Leadership is about the influence and motivation or drive to exploit individual latent abilities, improve one’s surroundings, fulfil obligations, purpose and the passion to help other people live their best lives. It is being active and impactful on the forefront of development.

This development could be individually, intellectually, ideologically and institutionally realised, and it may transcend the lifespan of that leader.

True leadership offers hope, help, insight, foresight and intuition through pioneering, modelling, mentoring, modifying, monitoring, motivating, mind development and influencing.

So, the leader becomes an important cog in the bigger schemes of the company’s structure and systems. Without a good leader, the company will be caught flat-footed.

Strategic communication

The boardroom language determines the mood in meetings. It should be strategic, encouraging and inspiring.

The goal must be clear and known. When the language is vague, it keeps workers unsure of what they must do.

Language defines and clarifies vision and mission. It builds the whole corporate culture. Language speaks to efficiency, effectiveness, speed, agility and more.
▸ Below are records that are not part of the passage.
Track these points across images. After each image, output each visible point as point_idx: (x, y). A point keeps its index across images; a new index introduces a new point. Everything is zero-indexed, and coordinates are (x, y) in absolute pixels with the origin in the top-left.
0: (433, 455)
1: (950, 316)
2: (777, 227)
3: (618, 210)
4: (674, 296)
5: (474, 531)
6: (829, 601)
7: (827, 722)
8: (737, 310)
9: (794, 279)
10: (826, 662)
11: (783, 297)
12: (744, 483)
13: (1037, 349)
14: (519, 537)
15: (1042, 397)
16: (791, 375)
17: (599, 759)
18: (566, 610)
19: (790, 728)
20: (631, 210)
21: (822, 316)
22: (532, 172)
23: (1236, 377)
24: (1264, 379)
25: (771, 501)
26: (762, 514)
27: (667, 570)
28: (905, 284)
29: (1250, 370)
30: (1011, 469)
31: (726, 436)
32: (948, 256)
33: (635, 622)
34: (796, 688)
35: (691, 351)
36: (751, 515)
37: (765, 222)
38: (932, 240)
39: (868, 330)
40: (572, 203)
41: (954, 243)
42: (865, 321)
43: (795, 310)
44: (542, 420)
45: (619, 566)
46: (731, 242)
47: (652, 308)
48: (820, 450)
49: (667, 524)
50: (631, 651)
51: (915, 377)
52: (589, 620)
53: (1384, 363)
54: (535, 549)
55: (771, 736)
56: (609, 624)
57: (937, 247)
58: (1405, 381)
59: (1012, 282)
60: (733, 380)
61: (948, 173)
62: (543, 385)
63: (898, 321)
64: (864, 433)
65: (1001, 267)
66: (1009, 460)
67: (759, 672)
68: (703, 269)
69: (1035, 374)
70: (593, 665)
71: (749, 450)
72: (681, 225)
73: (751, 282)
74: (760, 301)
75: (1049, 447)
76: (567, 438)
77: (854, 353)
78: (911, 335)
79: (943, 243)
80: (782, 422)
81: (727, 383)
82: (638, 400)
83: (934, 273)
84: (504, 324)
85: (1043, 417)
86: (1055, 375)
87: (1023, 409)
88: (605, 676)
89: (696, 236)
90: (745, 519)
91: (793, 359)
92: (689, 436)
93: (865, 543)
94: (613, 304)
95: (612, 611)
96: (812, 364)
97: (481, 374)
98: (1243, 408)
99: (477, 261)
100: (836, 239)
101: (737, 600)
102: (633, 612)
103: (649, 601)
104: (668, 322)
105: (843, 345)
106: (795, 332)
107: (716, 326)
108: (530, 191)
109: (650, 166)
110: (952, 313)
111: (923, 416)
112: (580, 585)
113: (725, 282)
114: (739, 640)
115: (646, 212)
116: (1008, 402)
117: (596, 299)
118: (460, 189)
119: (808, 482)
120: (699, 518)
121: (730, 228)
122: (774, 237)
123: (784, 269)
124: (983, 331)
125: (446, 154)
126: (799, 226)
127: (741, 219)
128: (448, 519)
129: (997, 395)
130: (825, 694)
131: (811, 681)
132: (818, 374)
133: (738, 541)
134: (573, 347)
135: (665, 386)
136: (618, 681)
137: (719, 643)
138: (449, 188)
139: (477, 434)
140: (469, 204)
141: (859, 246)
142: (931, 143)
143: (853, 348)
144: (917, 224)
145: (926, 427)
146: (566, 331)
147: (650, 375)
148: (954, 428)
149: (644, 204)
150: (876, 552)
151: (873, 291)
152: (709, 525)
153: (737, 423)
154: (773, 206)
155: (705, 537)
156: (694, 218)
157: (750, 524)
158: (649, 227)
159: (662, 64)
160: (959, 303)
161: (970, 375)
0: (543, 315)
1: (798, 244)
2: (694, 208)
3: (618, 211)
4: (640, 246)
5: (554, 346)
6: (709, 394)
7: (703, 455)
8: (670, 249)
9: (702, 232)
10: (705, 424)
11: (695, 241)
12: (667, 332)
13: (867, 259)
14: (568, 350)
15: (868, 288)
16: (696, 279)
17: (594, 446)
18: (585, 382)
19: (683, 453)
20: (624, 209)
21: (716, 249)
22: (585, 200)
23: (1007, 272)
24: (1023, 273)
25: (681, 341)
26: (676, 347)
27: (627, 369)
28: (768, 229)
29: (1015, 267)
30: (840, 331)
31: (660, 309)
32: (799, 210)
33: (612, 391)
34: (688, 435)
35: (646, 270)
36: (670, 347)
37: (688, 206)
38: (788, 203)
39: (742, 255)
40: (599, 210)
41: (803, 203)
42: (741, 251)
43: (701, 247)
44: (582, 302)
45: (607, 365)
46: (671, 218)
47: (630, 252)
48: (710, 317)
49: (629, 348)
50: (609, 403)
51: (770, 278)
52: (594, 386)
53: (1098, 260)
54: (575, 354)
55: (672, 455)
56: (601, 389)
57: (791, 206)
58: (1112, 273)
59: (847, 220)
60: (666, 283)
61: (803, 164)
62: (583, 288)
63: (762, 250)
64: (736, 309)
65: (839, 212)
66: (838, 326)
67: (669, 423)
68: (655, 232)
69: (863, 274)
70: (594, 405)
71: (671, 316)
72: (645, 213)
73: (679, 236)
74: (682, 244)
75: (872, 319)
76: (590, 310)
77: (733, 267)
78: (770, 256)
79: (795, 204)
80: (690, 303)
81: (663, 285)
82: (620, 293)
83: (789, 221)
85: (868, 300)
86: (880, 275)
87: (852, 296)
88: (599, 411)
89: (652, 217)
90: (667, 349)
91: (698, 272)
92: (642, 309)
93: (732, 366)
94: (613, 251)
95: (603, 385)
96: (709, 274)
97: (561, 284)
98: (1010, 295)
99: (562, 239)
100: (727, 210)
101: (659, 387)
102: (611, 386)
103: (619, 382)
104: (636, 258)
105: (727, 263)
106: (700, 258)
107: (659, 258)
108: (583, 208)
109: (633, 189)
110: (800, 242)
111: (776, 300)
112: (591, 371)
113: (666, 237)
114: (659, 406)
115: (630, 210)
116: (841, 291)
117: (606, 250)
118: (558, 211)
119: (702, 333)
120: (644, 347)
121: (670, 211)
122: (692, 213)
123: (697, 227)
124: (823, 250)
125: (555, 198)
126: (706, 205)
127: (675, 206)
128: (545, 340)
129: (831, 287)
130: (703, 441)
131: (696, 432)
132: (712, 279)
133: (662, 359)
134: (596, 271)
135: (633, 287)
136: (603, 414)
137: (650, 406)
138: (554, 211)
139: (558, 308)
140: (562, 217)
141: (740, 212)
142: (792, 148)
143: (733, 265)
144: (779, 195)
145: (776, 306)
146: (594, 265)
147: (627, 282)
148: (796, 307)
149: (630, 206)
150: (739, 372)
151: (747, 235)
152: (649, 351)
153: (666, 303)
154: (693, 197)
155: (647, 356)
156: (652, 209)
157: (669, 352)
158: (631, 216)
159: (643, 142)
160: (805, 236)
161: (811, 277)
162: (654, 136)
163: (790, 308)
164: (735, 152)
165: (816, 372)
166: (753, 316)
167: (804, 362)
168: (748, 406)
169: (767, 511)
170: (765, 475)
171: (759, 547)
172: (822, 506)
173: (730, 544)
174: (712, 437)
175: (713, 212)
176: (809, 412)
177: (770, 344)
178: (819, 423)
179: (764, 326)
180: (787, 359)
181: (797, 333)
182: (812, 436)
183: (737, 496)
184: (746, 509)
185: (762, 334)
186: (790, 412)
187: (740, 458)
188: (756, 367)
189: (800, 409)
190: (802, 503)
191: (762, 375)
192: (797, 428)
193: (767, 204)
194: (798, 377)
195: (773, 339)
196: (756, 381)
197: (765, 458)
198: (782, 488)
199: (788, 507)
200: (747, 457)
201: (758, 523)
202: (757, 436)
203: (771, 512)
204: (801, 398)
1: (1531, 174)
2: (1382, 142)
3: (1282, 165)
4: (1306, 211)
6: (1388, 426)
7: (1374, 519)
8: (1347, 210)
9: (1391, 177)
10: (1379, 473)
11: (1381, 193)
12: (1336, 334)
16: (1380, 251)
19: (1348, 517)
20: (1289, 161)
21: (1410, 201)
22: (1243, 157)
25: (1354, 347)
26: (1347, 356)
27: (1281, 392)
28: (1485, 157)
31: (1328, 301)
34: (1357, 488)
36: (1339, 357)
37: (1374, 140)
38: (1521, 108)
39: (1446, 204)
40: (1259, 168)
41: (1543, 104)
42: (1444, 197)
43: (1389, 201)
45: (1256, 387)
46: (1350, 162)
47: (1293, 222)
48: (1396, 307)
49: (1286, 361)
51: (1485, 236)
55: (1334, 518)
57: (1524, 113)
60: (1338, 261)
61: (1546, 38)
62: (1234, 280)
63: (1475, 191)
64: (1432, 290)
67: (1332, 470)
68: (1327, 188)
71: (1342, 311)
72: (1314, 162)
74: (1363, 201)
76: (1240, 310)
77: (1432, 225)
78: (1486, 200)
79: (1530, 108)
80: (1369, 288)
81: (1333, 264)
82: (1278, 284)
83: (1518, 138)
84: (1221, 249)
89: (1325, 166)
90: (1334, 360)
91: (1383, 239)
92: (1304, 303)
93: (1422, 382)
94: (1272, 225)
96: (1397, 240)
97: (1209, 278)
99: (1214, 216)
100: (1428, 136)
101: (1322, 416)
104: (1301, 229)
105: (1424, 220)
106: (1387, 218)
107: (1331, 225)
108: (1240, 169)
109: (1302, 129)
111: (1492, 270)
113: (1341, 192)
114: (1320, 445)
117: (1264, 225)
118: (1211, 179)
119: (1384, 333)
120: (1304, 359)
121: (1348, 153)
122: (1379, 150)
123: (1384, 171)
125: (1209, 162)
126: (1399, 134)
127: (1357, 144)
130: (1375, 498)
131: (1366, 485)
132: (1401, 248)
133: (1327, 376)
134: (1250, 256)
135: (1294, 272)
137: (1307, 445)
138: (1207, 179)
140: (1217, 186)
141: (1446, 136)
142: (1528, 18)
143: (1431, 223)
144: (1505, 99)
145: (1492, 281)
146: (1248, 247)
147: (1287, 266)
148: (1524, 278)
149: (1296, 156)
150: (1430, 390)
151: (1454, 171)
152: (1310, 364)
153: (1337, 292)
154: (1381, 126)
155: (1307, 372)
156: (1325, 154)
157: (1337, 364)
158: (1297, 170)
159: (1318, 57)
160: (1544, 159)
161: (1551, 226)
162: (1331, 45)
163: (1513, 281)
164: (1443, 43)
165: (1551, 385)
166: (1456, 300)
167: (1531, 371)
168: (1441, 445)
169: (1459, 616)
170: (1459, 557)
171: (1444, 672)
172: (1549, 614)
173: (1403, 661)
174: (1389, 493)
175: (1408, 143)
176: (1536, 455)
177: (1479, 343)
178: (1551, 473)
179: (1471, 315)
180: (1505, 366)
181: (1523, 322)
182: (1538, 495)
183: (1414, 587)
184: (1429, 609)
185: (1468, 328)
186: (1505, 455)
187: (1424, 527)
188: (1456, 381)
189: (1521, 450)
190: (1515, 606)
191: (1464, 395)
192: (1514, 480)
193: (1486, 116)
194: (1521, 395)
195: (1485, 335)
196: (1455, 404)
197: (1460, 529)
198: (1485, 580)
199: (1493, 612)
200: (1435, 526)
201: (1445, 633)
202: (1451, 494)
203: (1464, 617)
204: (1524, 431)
Language contributes to how workers communicate with each other and their customers.

 Talent density

Great leaders are measured by their ability to intentionally discover, passionately develop and synergistically delegate talent.

The greater the talent, the better the performance, productivity and profitability. Great boards respect and appreciate different talents. A board should understand that different talents build a formidable corporate culture.

Talents contribute towards the overall quality of ideas and general performance which leads to a particular corporate culture.

Individual talents contribute to the success of every culture. When the company encourages the use of talents, it increases innovation and creativity.

Remove your titles

As a leader (or boss as some love to call it), remove all titles you have so that employees can give you candid and constructive feedback. When other teammates are afraid to give you feedback, you become an enemy of growth.

Create an environment that gives you candid or painful, yet important and constructive feedback. Some leaders lead by instilling fear and their boardrooms are flooded only with their thoughts and ideas.

Since they have positional power and authority, they assume that only their voice matters. Titles stifle feedback.

They increase hierarchical gaps, especially between the leader and the employee. Worse still, weak leaders are constantly reminding the employee who the leader is.

 The feedback loop

Feedback in the boardroom is the lifeblood of the organisation. Feedback helps the company improve performance, learn faster and increase ideas.

When feedback is thwarted, it means some voices or ideas have been suppressed. Reed Hastings and Erin Meyer (2020) in their book, No Rules Rules: Netflix and the Culture of Reinvention say that every organisation should “Put feedback as the first and the last item on the agenda so that it’s set apart from operations discussions.”

They further point out that leaders should not just ask for feedback but emphasise that it is expected from their employees. They bolstered this by providing an A4 model that makes the feedback loop.

This A4 quadrant states that feedback must aim to assist, be actionable and those receiving it must appreciate and/or accept or discard feedback.

As a leader, do you give candid feedback? Does a leader allow and receive candid feedback from employees? Can an employee give feedback without fearing losing their job?

Feedback must be embedded in the culture of an organisation. This is not easy, but as soon as it is part of your corporate culture, it invites and increases continuity and growth in an organisation.

The importance of boardroom culture

Boardroom culture is very important. What happens in the board cascades down to the whole organisation. Arguments and new ideas should not be shut down.

Some corporate financial issues were triggered by the board because the board is unwilling to challenge powers or leaders in an organisation. When the boardroom is healthy, the organisation becomes wealthy.